Looking at an iconic twin tower sitting on a once derelict land full of garbage in the southern suburbs of Addis Ababa, the capital of Ethiopia, local resident Wakjira Totofa said: "It's really like a dream."
"We never thought we would see such a magnificent building in a short period," said Totofa, a civil servant who lives in the neighbourhood of the building hosting the headquarters of the Africa Centers for Disease Control and Prevention (Africa CDC).
Totofa has witnessed the dramatic change from "nothing to something" on his daily commute. The first phase of the project, started in December 2020 by the China Civil Engineering Construction Corporation, was completed on Wednesday.
Gao Jiajia, project manager of the construction team, said that since the start of the project, only a few of the 330 Chinese workers on the site have taken leave. They chose to race against time even though the COVID-19 pandemic and the conflict in northern Ethiopia have brought unpredictable challenges to the construction of the project.
"I feel immensely honoured that we have fulfilled China's solemn commitment," Gao said.
Upgrading the African public health system
To Ewnetu Ferede, a senior structural engineer who has worked with his Chinese peers on other major projects, the new Africa CDC headquarters has multiple positive implications.
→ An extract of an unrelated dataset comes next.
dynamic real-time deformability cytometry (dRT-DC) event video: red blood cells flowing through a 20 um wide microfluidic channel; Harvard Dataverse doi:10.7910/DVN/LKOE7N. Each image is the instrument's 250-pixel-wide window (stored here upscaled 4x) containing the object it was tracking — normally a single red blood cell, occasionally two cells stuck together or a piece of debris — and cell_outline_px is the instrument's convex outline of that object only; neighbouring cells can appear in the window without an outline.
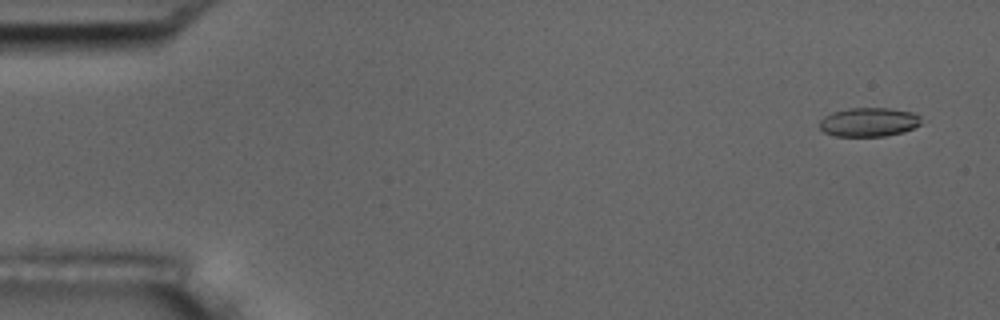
{"species": "common noctule bat (a hibernating species)", "species_latin": "Nyctalus noctula", "temperature_condition": "room temperature", "stored_images_in_passage": 53, "camera_frame_rate_fps": 3000, "um_per_image_px": 0.085, "animal": {"sex": "male", "body_mass_g": 17.5, "forearm_length_mm": 52.3}, "frame": {"image": 1, "passage_image": 1, "time_ms": 0.0, "image_size_px": [1000, 320], "cell_outline_px": [[928, 120], [904, 132], [884, 136], [836, 136], [824, 132], [820, 128], [820, 120], [824, 116], [832, 112], [848, 108], [888, 108], [916, 112]], "centroid_in_image_um": [73.93, 10.36], "position_along_channel_um": 11.1, "area_um2": 17.51}}
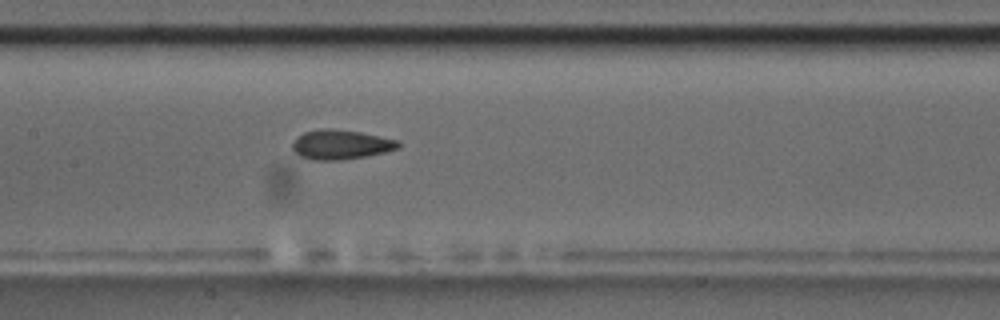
{"frame": {"image": 2, "passage_image": 25, "time_ms": 8.0, "image_size_px": [1000, 320], "cell_outline_px": [[400, 148], [384, 152], [364, 156], [340, 160], [316, 160], [300, 156], [292, 148], [292, 144], [296, 136], [304, 132], [324, 128], [332, 128], [360, 132], [400, 140]], "centroid_in_image_um": [28.97, 12.27], "position_along_channel_um": 178.4, "area_um2": 18.21}}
The Africa CDC has played a vital role during the pandemic though it only had a small office. "Its capacity and size have increased exponentially, which requires a fully-fledged facility," Ferede said.
Totofa said his friends and family were thrilled when they heard the Africa CDC headquarters has been built.
"As an Ethiopian and an African, I have been afraid of diseases since I was a child, because malaria, for example, has taken the lives of some of my relatives. Every time we contracted an infectious disease, we couldn't get treatment as early as the rest of the world; when an outbreak occurred, we couldn't get a vaccine in the first place," he said.
Aschalew Worku, a health expert at Tikur Anbessa Specialized Hospital in Addis Ababa, said the ability of a resilient health system to sustain routine healthcare services during a public health emergency is an important lesson that the pandemic has taught the world.
With the highest concentration of developing countries, Africa is a weak link in the global public health system. Malaria, cholera, yellow fever, and other infectious diseases have plagued Africa all year round, seriously threatening the lives and health of the people.
So the new Africa CDC headquarters will help all the African nations share data, knowledge, human resources and laboratories, and coordinate potential response to infectious diseases, Worku said.
Benjamin Djoudalbaye, head of Policy and Health Diplomacy at the Africa CDC, believes the facility will upgrade the African healthcare agency.
"Africa is in urgent need of improving its disease control system, into which the timely completion of the Africa CDC headquarters project is expected to inject much-needed momentum," he said.
Monique Nsanzabaganwa, deputy chairperson of the African Union (AU) Commission, told Xinhua that the project will enable the Africa CDC to play its role of coordination better, as well as mobilization, and emergency management in public health. "It is a huge project; it is really commendable of China to support our agency in that manner."
More health cooperation
According to several local experts, the completion of the Africa CDC can lead to more Africa-China health cooperation.
Costantinos Bt. Costantinos, a professor of public policy at Addis Ababa University, said Africa has a long history of poor health conditions and weak medical systems. Dealing with diseases has placed a heavy burden on governments and severely constrained the continent's sustainable development economic and social development in the long run.
"Fortunately, China is helping Africa improve its public health system through its aid in building the Africa CDC headquarters," he said.
China-Africa public health cooperation dates back to 1963 when China sent its first medical team to Algeria. Since then, the Chinese medical teams have been dispatched to different areas of the vast African land, fighting malaria, cholera, Ebola and other major infectious diseases together with local medical staff.
The shape of the Africa CDC twin tower is like a pair of hands, perfectly echoing the African CDC emblem that symbolizes unity, fraternity and strength, Gao told Xinhua.
Noting that the Chinese are always on the Africans' side, Teruneh Zenna, Ethiopia's former ambassador to the United Nations, said: "The project adds a rosy future to the relationship between Africa and China. I am looking forward to more cooperation between Africa and China in the field of public health."